The secret to early mornings and everything else

Let's set things straight: there's a lot of other things I could be doing right now. Surely, I didn't just wake up this morning to start a blog out of the blue. One week ago, I found out I was one of 71 lucky interns accepted to this summer's Outreachy open-source software internship. And writing blog posts every two weeks is part of the internship deal.

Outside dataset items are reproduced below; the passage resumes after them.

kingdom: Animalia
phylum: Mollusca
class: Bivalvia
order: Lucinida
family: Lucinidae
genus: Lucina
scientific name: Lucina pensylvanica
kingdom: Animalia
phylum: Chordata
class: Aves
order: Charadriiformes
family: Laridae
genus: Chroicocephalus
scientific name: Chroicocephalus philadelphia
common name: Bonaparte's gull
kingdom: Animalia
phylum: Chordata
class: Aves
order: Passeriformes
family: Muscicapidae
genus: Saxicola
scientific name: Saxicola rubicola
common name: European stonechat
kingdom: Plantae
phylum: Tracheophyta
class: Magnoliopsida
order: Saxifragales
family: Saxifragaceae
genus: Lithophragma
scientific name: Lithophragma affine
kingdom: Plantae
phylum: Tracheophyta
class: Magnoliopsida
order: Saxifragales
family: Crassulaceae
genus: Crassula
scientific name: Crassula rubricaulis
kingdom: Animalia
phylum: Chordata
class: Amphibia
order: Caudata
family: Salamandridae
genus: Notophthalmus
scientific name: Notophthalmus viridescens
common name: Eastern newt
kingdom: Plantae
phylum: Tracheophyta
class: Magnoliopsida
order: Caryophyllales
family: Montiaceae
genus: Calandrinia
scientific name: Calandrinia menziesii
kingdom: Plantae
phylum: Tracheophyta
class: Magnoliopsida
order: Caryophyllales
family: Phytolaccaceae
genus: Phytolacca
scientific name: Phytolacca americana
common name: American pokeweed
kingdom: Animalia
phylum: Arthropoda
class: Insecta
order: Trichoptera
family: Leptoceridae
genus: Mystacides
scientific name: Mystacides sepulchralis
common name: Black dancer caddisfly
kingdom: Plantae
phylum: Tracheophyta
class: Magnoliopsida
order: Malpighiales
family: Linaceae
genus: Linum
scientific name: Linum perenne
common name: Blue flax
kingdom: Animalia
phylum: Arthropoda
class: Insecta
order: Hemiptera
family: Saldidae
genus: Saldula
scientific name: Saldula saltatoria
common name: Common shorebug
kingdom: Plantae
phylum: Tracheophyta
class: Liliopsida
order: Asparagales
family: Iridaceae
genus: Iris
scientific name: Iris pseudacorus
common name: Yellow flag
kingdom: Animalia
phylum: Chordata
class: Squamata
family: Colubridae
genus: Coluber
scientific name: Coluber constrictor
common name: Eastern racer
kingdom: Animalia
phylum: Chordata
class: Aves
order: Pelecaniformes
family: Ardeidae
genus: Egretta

I'll be spending the summer working on a project for the Wikimedia Foundation, most famously known for the modern monument to knowledge that is Wikipedia. You've probably copy-pasted something from there at various points in your life, in one or more of over 300 languages. It's ok, we all have.

Relevant xkcd

In case you hadn't noticed, this blog post isn't overly serious. But the next thing I'm going to say absolutely is: Wikipedia is an amazing feat of humanity. As of 23 May 2021, there are 6,303,403 articles in the English Wikipedia alone, containing over 3.9 billion words, contributed by volunteers. The number of articles in Wikipedia is increasing by over 17,000 a month. By the time I'll have finished writing this post, over 25 new articles will have popped up that didn't exist when I started.

Unsurprisingly then, Wikipedia contains huge amounts of data and metadata accessible through a variety of databases, APIs, XML and SQL dump files, etc., all publicly available. How awesome isn't this? You'd just need to dive right in and start crunching the data, right?

Like most of life's interesting questions, the answer to this one is yes and no. For starters, there's so much data in so many different formats that if you have a very specific research question in mind, it's not always easy to know exactly which data to get from where and how to then process, say, a couple 17 GB compressed files to get just the bits and pieces of information that interest you.

And this is where I come in, on a battle horse that weirdly looks like Python, wielding a mighty sword a bunch of Jupyter notebooks capable of slaying even the ugliest of SQL dragons. Yeah!

True depiction of SQL dragon as a baby, ca. 1974

In words that make more sense, I'll be creating a set of tools and tutorials to make working with Wikipedia data more intuitive and user friendly. And I'm really, really looking forward to get down to business. More technical, serious posts will soon follow (promise!) so stay updated, and stay safe.